Your assignment: Across the records below, how many lines include the string "CIRCLE"? Respond with the number only.

Source data:

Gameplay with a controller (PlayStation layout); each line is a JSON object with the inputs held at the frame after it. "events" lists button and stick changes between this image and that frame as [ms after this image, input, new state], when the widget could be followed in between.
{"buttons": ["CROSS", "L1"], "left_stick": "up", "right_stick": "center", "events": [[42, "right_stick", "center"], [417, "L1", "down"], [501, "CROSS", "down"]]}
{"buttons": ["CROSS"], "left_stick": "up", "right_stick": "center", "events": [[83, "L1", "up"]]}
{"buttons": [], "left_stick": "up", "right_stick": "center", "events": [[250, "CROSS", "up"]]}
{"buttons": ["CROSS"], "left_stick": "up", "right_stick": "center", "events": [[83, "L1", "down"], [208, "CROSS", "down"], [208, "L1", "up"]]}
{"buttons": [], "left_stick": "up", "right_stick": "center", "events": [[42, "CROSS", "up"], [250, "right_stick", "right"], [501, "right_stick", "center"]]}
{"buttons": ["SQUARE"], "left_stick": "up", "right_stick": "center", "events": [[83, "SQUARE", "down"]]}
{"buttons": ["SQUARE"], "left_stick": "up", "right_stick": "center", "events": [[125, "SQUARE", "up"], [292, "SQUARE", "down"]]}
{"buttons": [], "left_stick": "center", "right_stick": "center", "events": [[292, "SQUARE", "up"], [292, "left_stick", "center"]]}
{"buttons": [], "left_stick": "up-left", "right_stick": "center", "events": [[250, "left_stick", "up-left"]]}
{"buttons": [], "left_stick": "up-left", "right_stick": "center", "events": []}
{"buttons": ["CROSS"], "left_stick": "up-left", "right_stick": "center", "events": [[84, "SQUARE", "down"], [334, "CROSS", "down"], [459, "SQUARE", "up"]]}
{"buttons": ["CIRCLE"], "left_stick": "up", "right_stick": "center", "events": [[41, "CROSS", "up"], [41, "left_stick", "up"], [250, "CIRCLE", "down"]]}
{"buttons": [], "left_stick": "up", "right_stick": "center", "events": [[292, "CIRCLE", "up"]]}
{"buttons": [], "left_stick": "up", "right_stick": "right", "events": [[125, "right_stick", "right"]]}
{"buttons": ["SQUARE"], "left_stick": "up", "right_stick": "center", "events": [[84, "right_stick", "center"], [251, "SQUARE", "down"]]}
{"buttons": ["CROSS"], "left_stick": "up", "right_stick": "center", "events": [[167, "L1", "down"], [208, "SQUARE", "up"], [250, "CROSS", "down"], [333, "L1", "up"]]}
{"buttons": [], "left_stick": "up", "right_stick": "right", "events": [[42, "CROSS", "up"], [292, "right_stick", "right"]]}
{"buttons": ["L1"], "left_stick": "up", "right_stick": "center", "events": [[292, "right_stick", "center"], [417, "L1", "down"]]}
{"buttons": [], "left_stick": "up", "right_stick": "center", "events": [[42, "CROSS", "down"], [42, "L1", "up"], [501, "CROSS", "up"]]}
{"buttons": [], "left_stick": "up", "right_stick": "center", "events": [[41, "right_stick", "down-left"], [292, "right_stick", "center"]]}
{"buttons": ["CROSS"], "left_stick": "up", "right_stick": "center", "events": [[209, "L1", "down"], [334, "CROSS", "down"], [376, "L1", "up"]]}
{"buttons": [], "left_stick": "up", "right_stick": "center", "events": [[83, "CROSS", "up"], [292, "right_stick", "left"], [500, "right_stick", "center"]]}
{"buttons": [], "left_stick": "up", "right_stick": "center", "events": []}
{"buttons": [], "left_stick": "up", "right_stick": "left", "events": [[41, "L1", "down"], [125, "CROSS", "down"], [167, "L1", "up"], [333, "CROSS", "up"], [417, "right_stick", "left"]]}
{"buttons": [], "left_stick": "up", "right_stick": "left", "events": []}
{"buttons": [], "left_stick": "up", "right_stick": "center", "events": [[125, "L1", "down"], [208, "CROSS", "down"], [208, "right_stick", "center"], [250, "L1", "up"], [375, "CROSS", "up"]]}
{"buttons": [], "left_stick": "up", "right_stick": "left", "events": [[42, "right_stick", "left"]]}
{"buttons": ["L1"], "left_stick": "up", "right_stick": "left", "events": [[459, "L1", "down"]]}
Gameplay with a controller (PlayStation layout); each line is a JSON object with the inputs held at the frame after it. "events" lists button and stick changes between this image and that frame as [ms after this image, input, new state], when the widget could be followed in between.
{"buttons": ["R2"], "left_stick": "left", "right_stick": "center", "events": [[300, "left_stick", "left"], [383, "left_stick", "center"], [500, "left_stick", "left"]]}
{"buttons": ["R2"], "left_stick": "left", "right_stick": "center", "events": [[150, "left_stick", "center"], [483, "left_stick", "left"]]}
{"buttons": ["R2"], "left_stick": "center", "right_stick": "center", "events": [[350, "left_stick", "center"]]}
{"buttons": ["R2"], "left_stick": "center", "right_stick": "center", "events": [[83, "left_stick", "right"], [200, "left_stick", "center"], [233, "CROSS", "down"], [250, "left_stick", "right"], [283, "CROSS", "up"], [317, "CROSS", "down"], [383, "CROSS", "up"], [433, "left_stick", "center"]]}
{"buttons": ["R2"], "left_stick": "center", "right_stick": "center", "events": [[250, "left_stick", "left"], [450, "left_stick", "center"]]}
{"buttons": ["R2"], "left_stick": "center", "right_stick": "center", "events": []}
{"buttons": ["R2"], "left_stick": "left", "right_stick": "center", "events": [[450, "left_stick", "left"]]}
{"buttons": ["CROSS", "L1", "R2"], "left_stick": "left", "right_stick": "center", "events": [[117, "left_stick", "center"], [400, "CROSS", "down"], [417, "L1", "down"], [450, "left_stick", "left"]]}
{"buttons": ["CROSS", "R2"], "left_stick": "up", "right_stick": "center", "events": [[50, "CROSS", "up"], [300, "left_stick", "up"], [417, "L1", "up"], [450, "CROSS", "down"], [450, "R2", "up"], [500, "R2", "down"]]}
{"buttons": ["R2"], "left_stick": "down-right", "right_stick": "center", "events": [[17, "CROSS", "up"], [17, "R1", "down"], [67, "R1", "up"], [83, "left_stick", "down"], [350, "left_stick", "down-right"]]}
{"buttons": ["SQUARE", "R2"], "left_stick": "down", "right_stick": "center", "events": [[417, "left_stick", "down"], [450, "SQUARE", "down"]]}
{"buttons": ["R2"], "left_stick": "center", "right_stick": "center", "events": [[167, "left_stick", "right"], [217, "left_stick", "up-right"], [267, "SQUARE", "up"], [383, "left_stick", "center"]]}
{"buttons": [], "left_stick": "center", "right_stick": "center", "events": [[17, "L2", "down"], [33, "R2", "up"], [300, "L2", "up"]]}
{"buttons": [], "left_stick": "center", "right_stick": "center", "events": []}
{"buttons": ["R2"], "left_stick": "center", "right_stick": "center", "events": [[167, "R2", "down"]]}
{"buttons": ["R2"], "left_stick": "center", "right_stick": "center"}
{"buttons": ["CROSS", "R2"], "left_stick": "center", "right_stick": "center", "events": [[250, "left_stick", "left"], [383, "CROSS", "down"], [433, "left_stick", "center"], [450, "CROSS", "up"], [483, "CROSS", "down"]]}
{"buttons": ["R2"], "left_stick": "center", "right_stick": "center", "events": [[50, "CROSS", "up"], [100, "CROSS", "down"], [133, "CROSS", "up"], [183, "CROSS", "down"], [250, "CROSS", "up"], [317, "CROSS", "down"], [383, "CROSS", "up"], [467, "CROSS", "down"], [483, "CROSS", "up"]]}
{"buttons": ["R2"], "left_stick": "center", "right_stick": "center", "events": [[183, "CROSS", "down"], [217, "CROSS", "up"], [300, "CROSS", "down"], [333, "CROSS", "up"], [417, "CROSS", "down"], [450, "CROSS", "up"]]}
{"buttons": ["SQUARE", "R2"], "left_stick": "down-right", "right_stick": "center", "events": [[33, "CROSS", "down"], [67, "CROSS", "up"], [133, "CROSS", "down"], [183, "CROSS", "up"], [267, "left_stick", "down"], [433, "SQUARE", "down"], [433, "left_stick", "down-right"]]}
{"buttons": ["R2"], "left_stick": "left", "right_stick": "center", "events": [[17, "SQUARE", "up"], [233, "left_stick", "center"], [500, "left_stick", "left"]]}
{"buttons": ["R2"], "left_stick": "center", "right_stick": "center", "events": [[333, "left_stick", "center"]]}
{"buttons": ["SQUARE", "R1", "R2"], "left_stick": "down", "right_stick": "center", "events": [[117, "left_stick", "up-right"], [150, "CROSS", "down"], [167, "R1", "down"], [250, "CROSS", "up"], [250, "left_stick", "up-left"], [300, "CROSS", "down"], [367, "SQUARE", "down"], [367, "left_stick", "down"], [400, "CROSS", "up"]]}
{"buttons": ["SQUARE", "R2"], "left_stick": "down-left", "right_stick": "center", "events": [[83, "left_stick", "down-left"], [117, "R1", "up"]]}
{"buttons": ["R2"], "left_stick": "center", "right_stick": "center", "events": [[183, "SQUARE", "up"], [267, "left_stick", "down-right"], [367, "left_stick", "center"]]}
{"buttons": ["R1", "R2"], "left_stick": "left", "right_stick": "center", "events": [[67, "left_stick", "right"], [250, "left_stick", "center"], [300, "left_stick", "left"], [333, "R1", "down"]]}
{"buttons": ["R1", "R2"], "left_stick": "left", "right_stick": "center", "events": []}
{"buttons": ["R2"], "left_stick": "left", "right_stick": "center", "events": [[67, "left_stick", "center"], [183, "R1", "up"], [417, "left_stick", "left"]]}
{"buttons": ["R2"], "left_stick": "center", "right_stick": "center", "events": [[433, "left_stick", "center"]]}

Output for this task: 2